[The task] Return the lines below exactly, from the first line to the line that contains "növényeidet". Leave out pictures.

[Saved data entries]

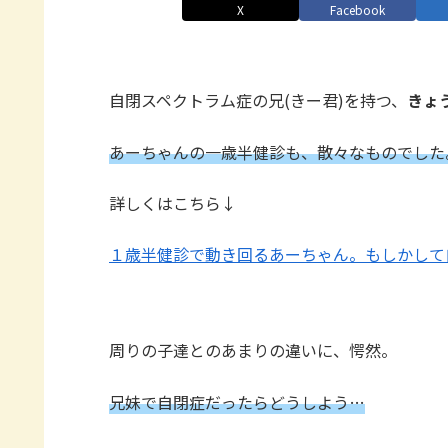
X
Facebook
自閉スペクトラム症の兄(きー君)を持つ、
きょ
あーちゃんの一歳半健診も、散々なものでした
詳しくはこちら↓
１歳半健診で動き回るあーちゃん。もしかして
周りの子達とのあまりの違いに、愕然。
兄妹で自閉症だったらどうしよう…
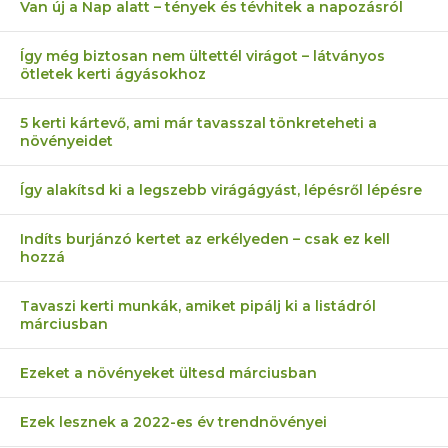
Van új a Nap alatt – tények és tévhitek a napozásról
Így még biztosan nem ültettél virágot – látványos
ötletek kerti ágyásokhoz
5 kerti kártevő, ami már tavasszal tönkreteheti a
növényeidet
Így alakítsd ki a legszebb virágágyást, lépésről lépésre
Indíts burjánzó kertet az erkélyeden – csak ez kell
hozzá
Tavaszi kerti munkák, amiket pipálj ki a listádról
márciusban
Ezeket a növényeket ültesd márciusban
Ezek lesznek a 2022-es év trendnövényei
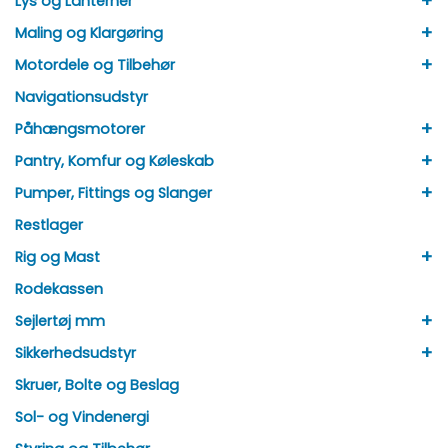
+
Lys og Lanterner
+
Maling og Klargøring
+
Motordele og Tilbehør
Navigationsudstyr
+
Påhængsmotorer
+
Pantry, Komfur og Køleskab
+
Pumper, Fittings og Slanger
Restlager
+
Rig og Mast
Rodekassen
+
Sejlertøj mm
+
Sikkerhedsudstyr
Skruer, Bolte og Beslag
Sol- og Vindenergi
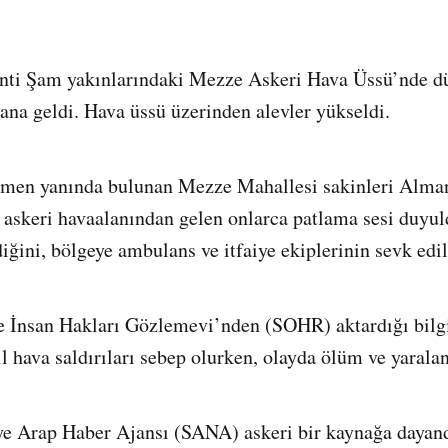
enti Şam yakınlarındaki Mezze Askeri Hava Üssü’nde d
na geldi. Hava üssü üzerinden alevler yükseldi.
men yanında bulunan Mezze Mahallesi sakinleri Alma
askeri havaalanından gelen onlarca patlama sesi duyu
iğini, bölgeye ambulans ve itfaiye ekiplerinin sevk edild
ye İnsan Hakları Gözlemevi’nden (SOHR) aktardığı bilg
il hava saldırıları sebep olurken, olayda ölüm ve yarala
ye Arap Haber Ajansı (SANA) askeri bir kaynağa dayand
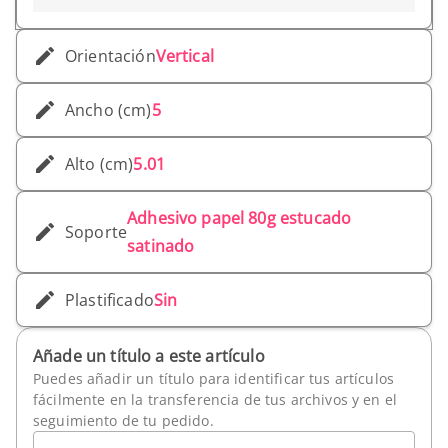
Orientación
Vertical
Ancho (cm)
5
Alto (cm)
5.01
Adhesivo papel 80g estucado
Soporte
satinado
Plastificado
Sin
Añade un título a este artículo
Puedes añadir un título para identificar tus artículos
fácilmente en la transferencia de tus archivos y en el
seguimiento de tu pedido.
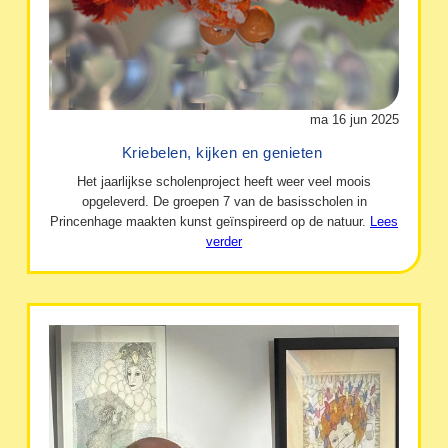
ma 16 jun 2025
Kriebelen, kijken en genieten
Het jaarlijkse scholenproject heeft weer veel moois
opgeleverd. De groepen 7 van de basisscholen in
Princenhage maakten kunst geïnspireerd op de natuur.
Lees
verder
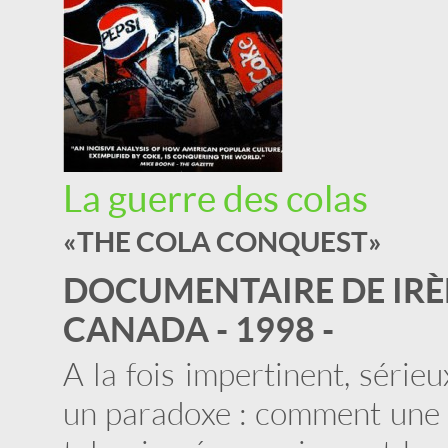
La guerre des colas
« THE COLA CONQUEST »
DOCUMENTAIRE DE IRÈ
CANADA - 1998 -
A la fois impertinent, sér
un paradoxe : comment une b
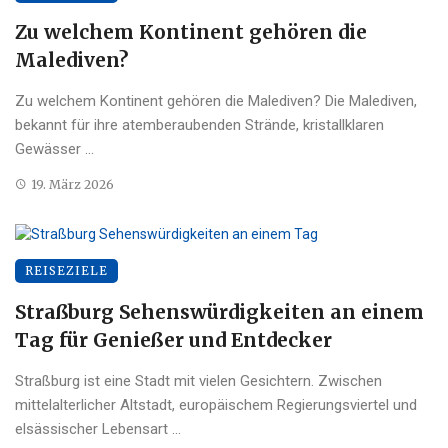
Zu welchem Kontinent gehören die
Malediven?
Zu welchem Kontinent gehören die Malediven? Die Malediven,
bekannt für ihre atemberaubenden Strände, kristallklaren
Gewässer ...
19. März 2026
REISEZIELE
Straßburg Sehenswürdigkeiten an einem
Tag für Genießer und Entdecker
Straßburg ist eine Stadt mit vielen Gesichtern. Zwischen
mittelalterlicher Altstadt, europäischem Regierungsviertel und
elsässischer Lebensart ...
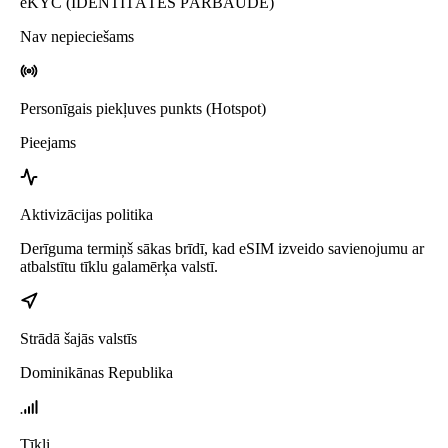
eKYC (IDENTITĀTES PĀRBAUDE)
Nav nepieciešams
Personīgais piekļuves punkts (Hotspot)
Pieejams
Aktivizācijas politika
Derīguma termiņš sākas brīdī, kad eSIM izveido savienojumu ar
atbalstītu tīklu galamērķa valstī.
Strādā šajās valstīs
Dominikānas Republika
Tīkli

[Result of the task]
X
Facebook
自閉スペクトラム症の兄(きー君)を持つ、
きょ
あーちゃんの一歳半健診も、散々なものでした
詳しくはこちら↓
１歳半健診で動き回るあーちゃん。もしかして
周りの子達とのあまりの違いに、愕然。
兄妹で自閉症だったらどうしよう…
Van új a Nap alatt – tények és tévhitek a napozásról
Így még biztosan nem ültettél virágot – látványos
ötletek kerti ágyásokhoz
5 kerti kártevő, ami már tavasszal tönkreteheti a
növényeidet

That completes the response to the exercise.